# [読解文]
--------------------
本構成によると、エンジンに連結した状態にある連結部材に伝動ケースを連結する際、連結部材のうち、既に取り付けてある第1締結具よりも連結部材の外周側に位置する部位に第2締結具を取り付けるので、第2締結具を取り付けることに対する障害に第1締結具がならない状態で第2締結具を取り付けることができ、伝動ケースを連結部材に連結し易い。
【0010】
別の本発明による作業車は、
左右一対のクローラ走行装置によって支持される走行機体と、前記走行機体の前部に設けられた作業部と、前記走行機体に設けられたエンジンと、前記エンジンよりも前側または後側に設けられ、前記左右一対のクローラ走行装置の駆動輪体を駆動可能に支持するトランスミッションと、前記エンジンと前記トランスミッションとの間に設けられ、かつ、前記エンジンに備えられた出力軸と前記トランスミッションに備えられた入力軸とを連動連結するギヤ連動機構が収容された伝動ケースと、前記伝動ケースを前記エンジンに支持させる連結機構と、が備えられ、前記連結機構は、前記エンジンおよび前記伝動ケースとは別部材に形成されて前記エンジンと前記伝動ケースとの間に介在される連結部材と、前記連結部材を前記エンジンに締結する第1締結具と、前記伝動ケースを前記連結部材に締結する第2締結具と、を有し、前記入力軸が前記出力軸よりも高い位置に配置され、前記伝動ケースは、前記出力軸が連結されるように前記伝動ケースの下部に形成されたエンジン側部と、前記入力軸が連結されるように前記伝動ケースの上部に形成されたミッション側部と、を備え、前記伝動ケースと前記連結部材との前記第2締結具による連結は、前記エンジン側部および前記ミッション側部のうちの前記エンジン側部のみにおいて行われる。
--------------------
# [課題 1]
作業車に関する文章から、「本構成によると、エンジンに連」で始まり「ン側部のみにおいて行われる。」で終わる部分を一字も変えずに返してください。

# [提供一覧]
--------------------
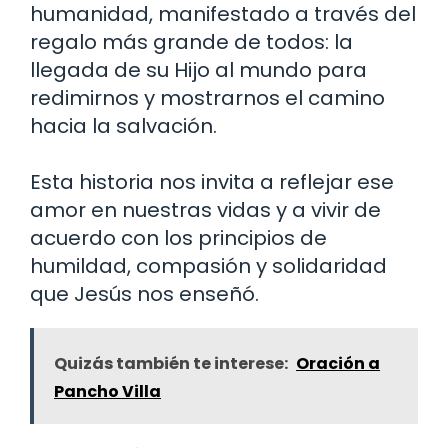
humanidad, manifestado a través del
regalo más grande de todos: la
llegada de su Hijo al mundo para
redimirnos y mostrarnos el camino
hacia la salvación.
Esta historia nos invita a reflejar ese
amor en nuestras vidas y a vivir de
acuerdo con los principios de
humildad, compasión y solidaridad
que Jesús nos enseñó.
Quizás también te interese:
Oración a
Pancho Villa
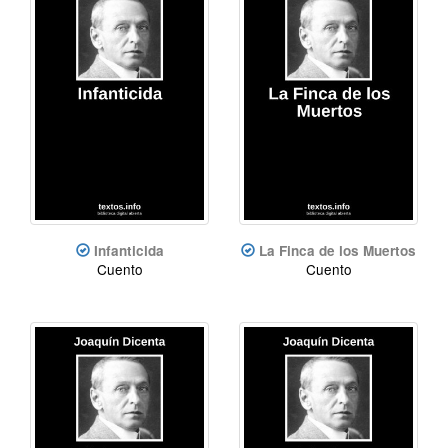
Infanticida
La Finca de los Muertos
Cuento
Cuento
--------------------
# [課題 2]
上の一覧の全体で「Cuento」を「Relato」に差し替え、ほかは何も変えずにもう一度示してください。画像は答えに入れないでください。

# [解答欄 1]
本構成によると、エンジンに連結した状態にある連結部材に伝動ケースを連結する際、連結部材のうち、既に取り付けてある第1締結具よりも連結部材の外周側に位置する部位に第2締結具を取り付けるので、第2締結具を取り付けることに対する障害に第1締結具がならない状態で第2締結具を取り付けることができ、伝動ケースを連結部材に連結し易い。
【0010】
別の本発明による作業車は、
左右一対のクローラ走行装置によって支持される走行機体と、前記走行機体の前部に設けられた作業部と、前記走行機体に設けられたエンジンと、前記エンジンよりも前側または後側に設けられ、前記左右一対のクローラ走行装置の駆動輪体を駆動可能に支持するトランスミッションと、前記エンジンと前記トランスミッションとの間に設けられ、かつ、前記エンジンに備えられた出力軸と前記トランスミッションに備えられた入力軸とを連動連結するギヤ連動機構が収容された伝動ケースと、前記伝動ケースを前記エンジンに支持させる連結機構と、が備えられ、前記連結機構は、前記エンジンおよび前記伝動ケースとは別部材に形成されて前記エンジンと前記伝動ケースとの間に介在される連結部材と、前記連結部材を前記エンジンに締結する第1締結具と、前記伝動ケースを前記連結部材に締結する第2締結具と、を有し、前記入力軸が前記出力軸よりも高い位置に配置され、前記伝動ケースは、前記出力軸が連結されるように前記伝動ケースの下部に形成されたエンジン側部と、前記入力軸が連結されるように前記伝動ケースの上部に形成されたミッション側部と、を備え、前記伝動ケースと前記連結部材との前記第2締結具による連結は、前記エンジン側部および前記ミッション側部のうちの前記エンジン側部のみにおいて行われる。

# [解答欄 2]
humanidad, manifestado a través del
regalo más grande de todos: la
llegada de su Hijo al mundo para
redimirnos y mostrarnos el camino
hacia la salvación.
Esta historia nos invita a reflejar ese
amor en nuestras vidas y a vivir de
acuerdo con los principios de
humildad, compasión y solidaridad
que Jesús nos enseñó.
Quizás también te interese:
Oración a
Pancho Villa
Infanticida
La Finca de los Muertos
Relato
Relato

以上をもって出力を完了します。